I’ve just enjoyed an article that I think can encourage us all to re-consider how we interact with others (and not just with children, although that is the focus of the article).
http://www.naturalchild.org/robin_grille/rewards_praise.html
It critiques the manipulative culture of praise and rewards , showing how when we are rewarded for doing something we then become less likely to do it outside of getting that reward, whereas we once perhaps did it JUST BECAUSE WE ENJOYED IT!! We can become addicted to the approval of others, and feel loss when we are not praised, and start to do things just to impress others not because we want to do it. Particularly of interest for me is how damaging it can be to praise someone’s potential with phrases such as “I know you can do it” or “you’re getting better!” as the implication is that they are not yet good enough and need to improve. It has always been important to me that my children know they are already good enough. I don’t manage it all the time by any means – I have used bribery, including emotional bribery, and I have rewarded behaviour that I want. But I did ask the other day what it is they thought they’d have to do to make me proud of them/love them more both now and in the future, and both were clear that there was nothing they would have to do, that I wouldn’t love them any more if they did or didn’t get a job/pass exams/have a partner/tidy their bedrooms etc etc.

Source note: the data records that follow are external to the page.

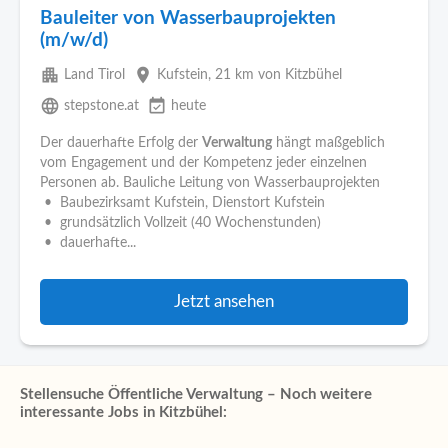
Bauleiter von Wasserbauprojekten
(m/w/d)
apartment
place
Land Tirol
Kufstein
, 21 km von Kitzbühel
language
event_available
stepstone.at
heute
Der dauerhafte Erfolg der
Verwaltung
hängt maßgeblich
vom Engagement und der Kompetenz jeder einzelnen
Personen ab. Bauliche Leitung von Wasserbauprojekten
• Baubezirksamt Kufstein, Dienstort Kufstein
• grundsätzlich Vollzeit (40 Wochenstunden)
• dauerhafte...
Jetzt ansehen
Stellensuche Öffentliche Verwaltung – Noch weitere
interessante Jobs in Kitzbühel:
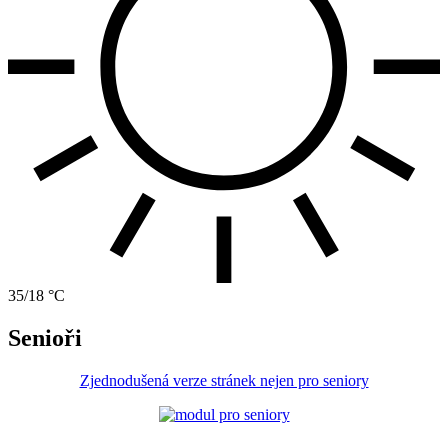
35/18 °C
Senioři
Zjednodušená verze stránek nejen pro seniory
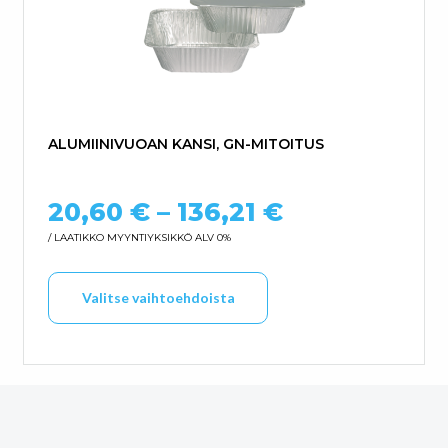
ALUMIINIVUOAN KANSI, GN-MITOITUS
Hintaluokka:
20,60
€
–
136,21
€
/ LAATIKKO
MYYNTIYKSIKKÖ ALV 0%
Tällä tuotteella on us
Valitse vaihtoehdoista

I'm much better now at noticing when i'm wanting other people's approval and it would be fab if i could raise my children so they were less motivated by it. The article instead proposes we affirm others through appreciating them and suggests various helpful strategies such as by using I statements (I could do a lot better on this, I often say "You’re a star” when with more effort I could tell someone what it is I appreciate about them.) It can also help to encourage the other person to reflect on how they feel about it/what they are pleased with (I am good at doing this – go me!!!) or help them to notice eg you look like you enjoyed that.
I think it’s really tricky for any of us to get away from rewarding - it happens quite a bit in schools where to date I’ve managed to resist some of it – homework for housepoints is still optional , and I never insist they do it, preferring to let them do whatever project they currently are excited by (this week it has been constructing a monopoly-style board game that includes the ownership of planets and even the universe…)
Our whole culture is coated in it for us as adults too – the advertising phrase that annoys me most is “because you’re worth it”, as I want to scream – what, and the woman who walks miles each day to get clean water for her family and has no money for food let alone a hair product (if that’s what it is for?)- what, she isn’t worth it????? Why is it we are encouraged to think we “deserve” to reward ourselves? This to me is about profit-making out of attempts to fill our insecure “holes” at its most blatant. Grrrrrrrrrr.